SELECTED EXTRACT:
* Begin *
Actually Bill, I was alluding to that story, but should have been more direct. Add the "War on Piracy" to the to-do list.


----------



## shihansmurf (Apr 14, 2009)

Seems like a good job for Blackwater, or whatever it is that they re-named themselves, what with us leaving Iraq in the indeterminate future.

Dead pirates are good pirates.

Good buisness.

Mark


----------



## celtic_crippler (Apr 14, 2009)

I'm simply not one to bend over and grab my ankles for anyone or anything. 

All the pirates have done is bring more attention (international that is) to themselves...not a wise "business" decision on their part. When you "operate in the shadows" it doesn't bode well for you to "step into the light." 

We actually have international support on this one boys and girls. This problem has been overlooked for a long time, but I have a feeling That may be changing. 

There may be an escalation of pirate activity in the short term because they got their widdle fee-wings hurt when their hands got smacked by the bad ole U.S...but all they're doing is digging themselves a deeper hole in the long run. 

Let's put this on a personal level to help put things in perspective:

Same guys continue to break into your house and steal your crap.
You don't call the police because you don't want to upset them and your insurance policy will pay for the losses.
* End *
DATASET ENTRIES:
* Begin *
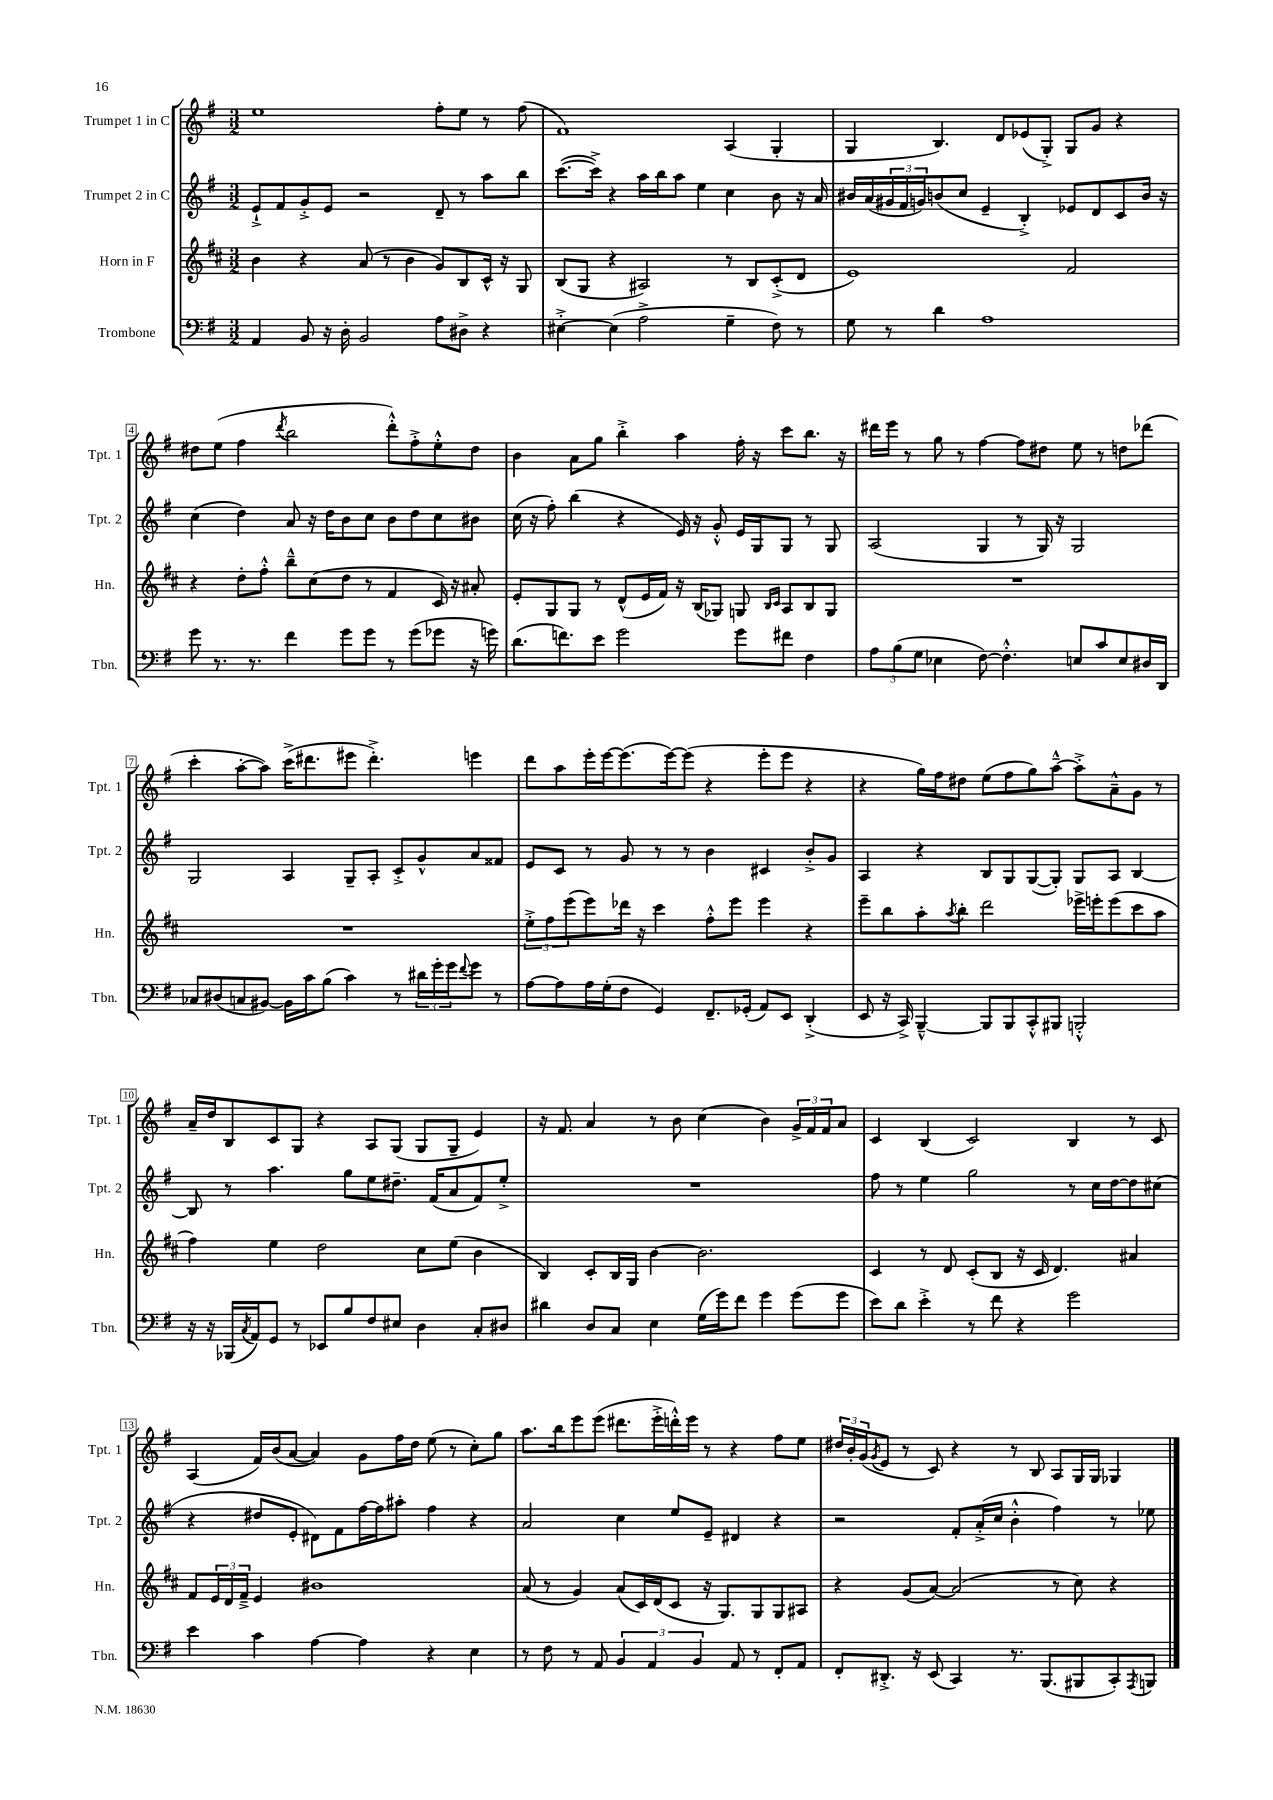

**kern	**kern	**kern	**kern
*staff4	*staff3	*staff2	*staff1
*clefF4	*clefG2	*clefG2	*clefG2
*k[f#]	*k[f#c#]	*k[f#]	*k[f#]
*M3/2	*M3/2	*M3/2	*M3/2
4AA	4b	8e`^	1ee
.	.	8f#	.
8BB	4r	8g'^	.
16r	.	8e	.
16D'	.	.	.
2BB	(8a	2r	.
.	8r	.	.
.	4b	.	.
8A	8g)	8d~	8ff#'
8D#^	8B	8r	8ee
4r	16c#^^	8aa	8r
.	16r	.	.
.	8G	8bb	(8ff#
=	=	=	=
[4E#'^	(8B	([8.ccc	1f#)
.	8G	.	.
.	.	16ccc^])	.
(4E#]	4r	4r	.
2A^	2A#)	16aa	.
.	.	16bb	.
.	.	8aa	.
.	.	4ee	.
4G~	8r	4cc	(4A
.	8B	.	.
8F#)	(8c#'^	8b	4G'
8r	8d	16r	.
.	.	16a	.
=	=	=	=
8G	1e)	16b#	4G
.	.	(16a	.
8r	.	24g#	.
.	.	24f#	.
.	.	24g)	.
4d	.	(8b	4.B)
.	.	8cc	.
1A	.	4e~	.
.	.	.	8d
.	.	4B'^)	(8e-
.	.	.	8G'^)
.	2f#	8e-	8G
.	.	8d	8g
.	.	8c	4r
.	.	16b	.
.	.	16r	.
=	=	=	=
8g	4r	(4cc	8dd#
8.r	.	.	(8ee
.	8dd'	4dd)	4ff#
8.r	.	.	.
.	8ff#'^^	.	.
.	.	.	8qddd
4f#	8bb~^^	8a	2bb
.	(8cc#	16r	.
.	.	16dd	.
8g	8dd	8b	.
8g	8r	8cc	.
8r	4f#	8b	8ddd'^^)
(8g	.	8dd	8ff#'^
8g-	16c#)	8cc	8ee'^^
.	16r	.	.
16r	8a#'	8b#	8dd#
16g)	.	.	.
=	=	=	=
(8.d	8e'	(16cc	4b
.	.	16r	.
.	8G	8ff#')	.
8.f)	.	.	.
.	8G	(4bb	8a
8e	8r	.	8gg
2g	(8d^^	4r	4bb'^
.	16e	.	.
.	16f#)	.	.
.	16r	16e)	4aa
.	(16B	16r	.
.	8G-)	8g'^^	.
8g	8G	16e	16ff#'
.	.	16G	16r
.	16qqB	.	.
.	16qqc#	.	.
8f#	8A	8G	8ccc
4F#	8B	8r	8.bb
.	8G	8G	.
.	.	.	16r
=	=	=	=
12A	1.r	(2A	16ddd#
.	.	.	16eee
(12B	.	.	.
.	.	.	8r
12G	.	.	.
4E-	.	.	8gg
.	.	.	8r
[8F#)	.	4G	[4ff#
4.F#'^^]	.	.	.
.	.	8r	8ff#]
.	.	16G)	8dd#
.	.	16r	.
8E	.	2G	8ee
8c	.	.	8r
8E	.	.	8dd
16D#	.	.	(8ddd-
16DD	.	.	.
=	=	=	=
8C-	1.r	2G	4ccc'
(8D#	.	.	.
8C	.	.	[8aa'
[8BB#)	.	.	8aa])
16BB#]	.	4A	(16ccc^
16c	.	.	8.ddd#
(8B	.	.	.
4c)	.	8G~	8eee#
.	.	8A'	4.ddd#'^)
8r	.	8c'^	.
24d#	.	8g^^	.
24g'	.	.	.
24g	.	.	.
8qqf#	.	.	.
8g	.	8a	4eee
8r	.	8f##	.
=	=	=	=
[8A	12ee'^	8e	8ddd
.	12ff#	.	.
8A]	.	8c	8aa
.	(12eee	.	.
16A	8eee)	8r	16eee'
(16G'	.	.	[16eee
8F#	16ddd-	8g	(8.eee]
.	16r	.	.
4GG)	4ccc#	8r	.
.	.	.	[16eee)
.	.	8r	(8eee]
8.FF#~	8ff#'^^	4b	4r
.	8eee	.	.
(16GG-'	.	.	.
8AA)	4eee	4c#	8eee'
8EE	.	.	8eee
(4DD'^	4r	8b'^	4r
.	.	8g	.
=	=	=	=
8EE	8eee~	4A	4r
16r	8bb	.	.
16CC^)	.	.	.
[4BBB~^^	8aa'	4r	16gg)
.	.	.	16ff#
.	8qaa	.	.
.	8bb'	.	8dd#
8BBB]	2ddd	8B	(8ee
8BBB	.	8G	8ff#
8CC'^^	.	([8G	8gg)
8BBB#	.	8G'])	[8aa~^^
2BBB'^^	16eee-^	8G	8aa'^]
.	16eee'	.	.
.	(8eee	8A	8a~^^
.	8ccc#	[4B	8g
.	8aa	.	8r
=	=	=	=
16r	4ff#)	8B]	16a~
16r	.	.	16dd
(16BBB-	.	8r	8B
8qC	.	.	.
16AA)	.	.	.
8GG	4ee	4.aa	8c
8r	.	.	8G
8EE-	2dd	.	4r
8B	.	8gg	.
8F#	.	8ee	8A
8E#	.	8.dd#~	(8G
4D	8cc#	.	8G
.	.	(16f#	.
.	(8ee	8a	8G~
8C'	4b	8f#)	4e)
8D#	.	8ee'^	.
=	=	=	=
4d#	4B)	1.r	16r
.	.	.	8.f#
8D	8c#'	.	4a
8C	16B	.	.
.	16G	.	.
4E	[4b	.	8r
.	.	.	8b
(16G	2.b]	.	(4cc
16g)	.	.	.
8f#	.	.	.
4g	.	.	4b)
(8g	.	.	24g^
.	.	.	24f#
.	.	.	24f#
8g	.	.	8a
=	=	=	=
8e)	4c#	8ff#	4c
8d	.	8r	.
4e'^	8r	4ee	(4B
.	8d	.	.
8r	(8c#'	2gg	2c)
8f#	8B	.	.
4r	16r	.	.
.	16c#	.	.
.	4.d)	.	.
2g	.	8r	4B
.	.	16cc	.
.	.	[16dd	.
.	4a#	8dd]	8r
.	.	(8cc#	8c
=	=	=	=
4e	8f#	4r	(4A
.	24e	.	.
.	24d	.	.
.	24f#~^	.	.
4c	4e	8dd#	16f#)
.	.	.	(16b
.	.	8e'	[8a
[4A	1b#	8d#)	4a])
.	.	8f#	.
4A]	.	[16ff#	8g
.	.	16ff#]	.
.	.	8aa#'	16ff#
.	.	.	16dd
4r	.	4ff#	(8ee
.	.	.	8r
4E	.	4r	8cc')
.	.	.	8gg
=	=	=	=
8r	(8a	2a	8.aa
8F#	8r	.	.
.	.	.	16bb
8r	4g)	.	8eee
8AA	.	.	(8eee
6BB	(8a	4cc	8.ddd#
.	16c#)	.	.
6AA	.	.	.
.	(16d	.	16eee'^
.	8c#	8ee	16ddd'^^)
.	.	.	16eee
6BB	.	.	.
.	16r	8e~	8r
.	8.G)	.	.
8AA	.	4d#	4r
8r	8G	.	.
8FF#'	8G	4r	8ff#
8AA	8A#	.	8ee
=	=	=	=
8FF#'	4r	2r	24dd#
.	.	.	24b'
.	.	.	(24g
.	.	.	8qg
8.DD#'^	.	.	8e
.	(8g	.	8r
16r	.	.	.
(8EE	[8a)	.	8c)
4CC)	(2a]	8f#'	4r
.	.	(16a'^	.
.	.	16cc	.
8.r	.	4b'^^	8r
.	.	.	8B
(8.BBB	.	.	.
.	8r	4ff#)	8A
8BBB#	8cc#)	.	16G
.	.	.	16G
8CC')	4r	8r	4G-
8qAAA	.	.	.
8BBB	.	8ee-	.
==	==	==	==
*-	*-	*-	*-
* End *
SET PROBLEM A: In the pirate thread, why does celtic_crippler say that drawing international attention was not a wise "business" decision for the pirates? Answer in one to three sentences.
SET PROBLEM B: From the pirate thread, give again word for word the part that opens with the words containing "Same guys continue" and closes with "for the losses.".

FULL SOLUTION A: When you operate in the shadows, stepping into the light does not bode well for you. By bringing attention to themselves, the pirates stepped out of the shadows.

FULL SOLUTION B:
Same guys continue to break into your house and steal your crap.
You don't call the police because you don't want to upset them and your insurance policy will pay for the losses.